La Prensa
EL ESCRITOR ESPAÑOL VISITO BUENOS AIRES PARA PRESENTAR SU NUEVA NOVELA

El romance de José Ovejero

"La invención del amor" (Alfaguara) tiene una temática siempre vigente como la de los celos, la ambición, el deseo y la muerte. El protagonista es Samuel, cuya vida cambia tras un llamado inesperado. El lanzamiento en Montevideo.

El escritor español José Ovejero, de visita en Buenos Aires para presentar "La invención del amor", su último libro, ganador del Premio Alfaguara de Novela 2013, dice "la historia que de verdad nos importa no es la que nos entretiene, sino la que crea un mundo para devolvernos al propio. Aunque se haya abordado un montón de veces, el amor es un tema que va a seguir estando ahí, como los celos, la ambición, el deseo y la muerte".

Y explica, "pero no me senté pensando en escribir una historia de amor, sino en escribir una historia, la de un tipo al que de madrugada llaman por teléfono y le cuentan la muerte de una mujer. Y él, en lugar de explicarle al interlocutor que no conoce a esa mujer, le sigue la corriente. Ese fue el punto de partida. Suelo trabajar así, no con un tema, sino con una situación que me interesa".
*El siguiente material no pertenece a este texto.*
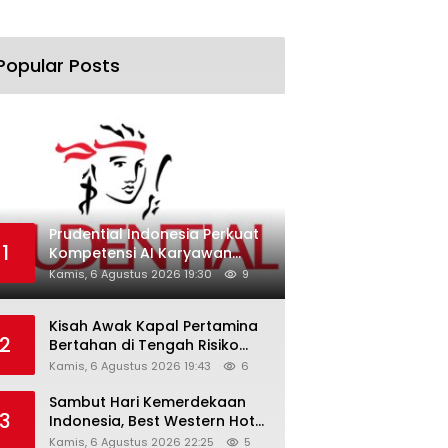
Popular Posts
Prudential Indonesia Perkuat
1
Kompetensi AI Karyawan
Lewat AI Week
Kamis, 6 Agustus 2026 19:30
9
Kisah Awak Kapal Pertamina
2
Bertahan di Tengah Risiko
Pelayaran Selat Hormuz
Kamis, 6 Agustus 2026 19:43
6
Sambut Hari Kemerdekaan
3
Indonesia, Best Western Hotel
Hadirkan The Freedom Stay
Kamis, 6 Agustus 2026 22:25
5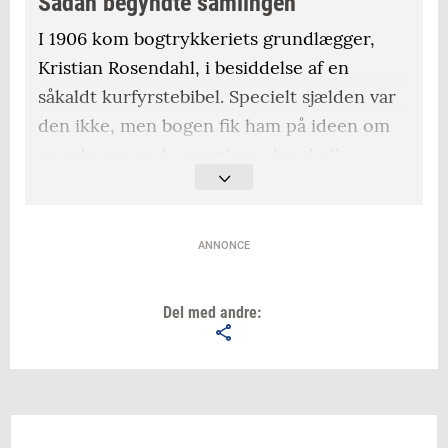
Sådan begyndte samlingen
I 1906 kom bogtrykkeriets grundlægger,
Kristian Rosendahl, i besiddelse af en
såkaldt kurfyrstebibel. Specielt sjælden var
den ikke, men bogen fik ham på ideen om
at opbygge en bogsamling, der skulle
afspejle bogtrykkeriets udvikling fra
Gutenberg og til nu. Kristian Rosendahl var
knyttet til metodistkirken - så at satse på
ANNONCE
bibler faldt ham derfor naturligt.
Del med andre: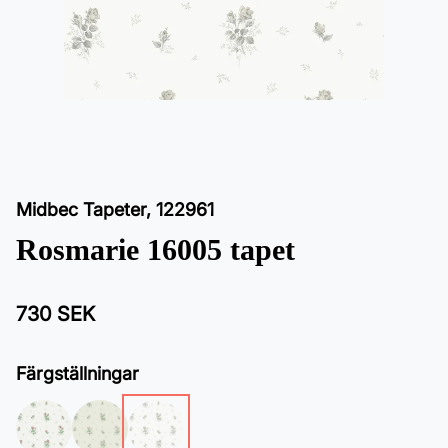
Midbec Tapeter
,
122961
Rosmarie 16005 tapet
730 SEK
Färgställningar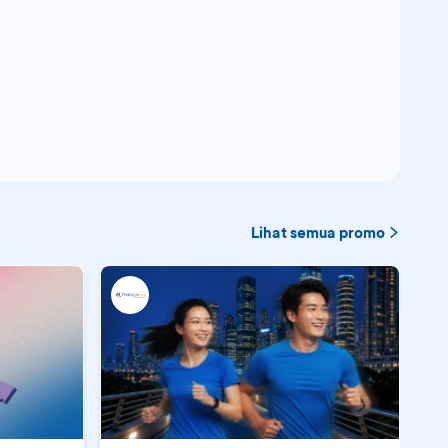
Lihat semua promo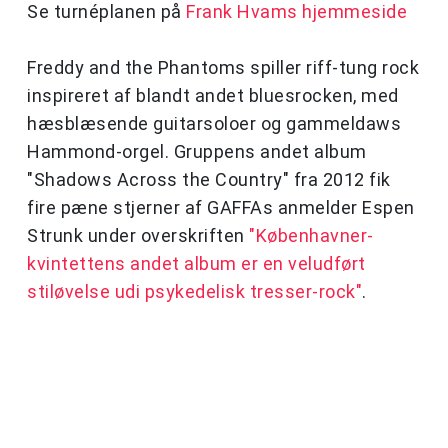
Se turnéplanen på
Frank Hvams hjemmeside
Freddy and the Phantoms spiller riff-tung rock
inspireret af blandt andet bluesrocken, med
hæsblæsende guitarsoloer og gammeldaws
Hammond-orgel. Gruppens andet album
"Shadows Across the Country" fra 2012 fik
fire pæne stjerner af GAFFAs anmelder Espen
Strunk under overskriften
"Københavner-
kvintettens andet album er en veludført
stiløvelse udi psykedelisk tresser-rock"
.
José Ovejero (Madrid, 1958) exploró todos los géneros literarios: publicó el poemario "Biografía del explorador" con el que ganó el premio Ciudad de Irún en 1993; el libro de viajes "China para hipocondríacos", que se hizo con el premio Grandes Viajeros en 1998, y la novela "Las vidas ajenas", depositaria del Primavera 2005. Además, publicó las novelas "Añoranza del héroe", "Huir de Palermo", "Un mal año para Miki" y "Nunca pasa nada".

EMOCIONES OCULTAS

Así como "La comedia salvaje", que obtuvo el Ramón Gómez de la Serna 2010; y los libros de relatos "Cuentos para salvarnos a todos", "Qué raros son los hombres", "Mujeres que viajan solas" y los ensayos "Escritores delincuentes" y "La ética de la crueldad", que se llevó el premio Anagrama de Ensayo en 2012.

"Lo que sucedió fue que al cabo de un tiempo de estar escribiendo, todo se empezó a condensar cada vez más en una historia al principio absurda, y eso me fue permitiendo jugar con la idea del amor como impostura y con el "suspense" de que te descubran. Porque todos ocultamos algo en nuestras relaciones", sostuvo el autor.

Y agregó que "la sensación que buscaba generar era que el lector se sintiese como si Samuel, el protagonista, le estuviera contando la historia a su lado, en el presente, entrelazando la acción y la reflexión".

"Samuel, distante, irónico y descreído, va observando la realidad aunque no se siente parte de ella en muchos aspectos, pero siente curiosidad, y la curiosidad es la que lo va involucrando en la historia, la que lo hace entrar en todas esas situaciones; ahí aparece el suspenso, porque ni Samuel ni el lector saben lo que va a suceder"", mencionó el escritor.

A su entender, "la impostura es una parte de la condición humana; todos en algún punto somos impostores, en mayor o en menor medida, y depende cuánto te lo creas eres un caso clínico o una persona normal. Lo que hace Samuel es llevar esa impostura más lejos".

"Al mismo tiempo -apuntó el autor- está la idea de la invención del otro, que existe tanto en la literatura como en la vida, porque uno siempre se reinventa, cuando se enamora se inventa al otro aunque no lo conozca. Y esa misma idea, en la escritura, curiosamente, en lugar de llevarnos a un lugar absolutamente ficticio, nos devuelve a nosotros mismos".

ALGO DE VERTIGO

Para Ovejero, "es justamente el conflicto el que genera sentido, porque con el conflicto descubres quién eres tú, cuáles son tus deseos, quién es el otro, dónde chocas, en qué puedes ceder, en qué no, y al mismo tiempo incluye una cierta porción de riesgo, por eso, a Samuel, que no está mal en su vida, le falta algo: el conflicto, el riesgo, el vértigo".

"El paso a la primera persona es algo que he utilizado en cuentos pero nunca lo había hecho en novelas -puntualizó-; siempre usé la tercera, pensando que da la distancia justa para narrar, pero aquí no. Escribir así, quieras o no, te lleva a un mayor grado de implicación con el personaje, como si lo tuvieses más cerca. Es un proceso distinto, porque al ser ese yo que va narrando acción y reflexión, se vuelve una novela más intimista".

Según Ovejero, "la historia que de verdad nos importa no es la que nos entretiene, sino la que crea un mundo para devolvernos al propio porque tiene que ver con nuestras emociones, deseos, miedos, etcétera, etcétera".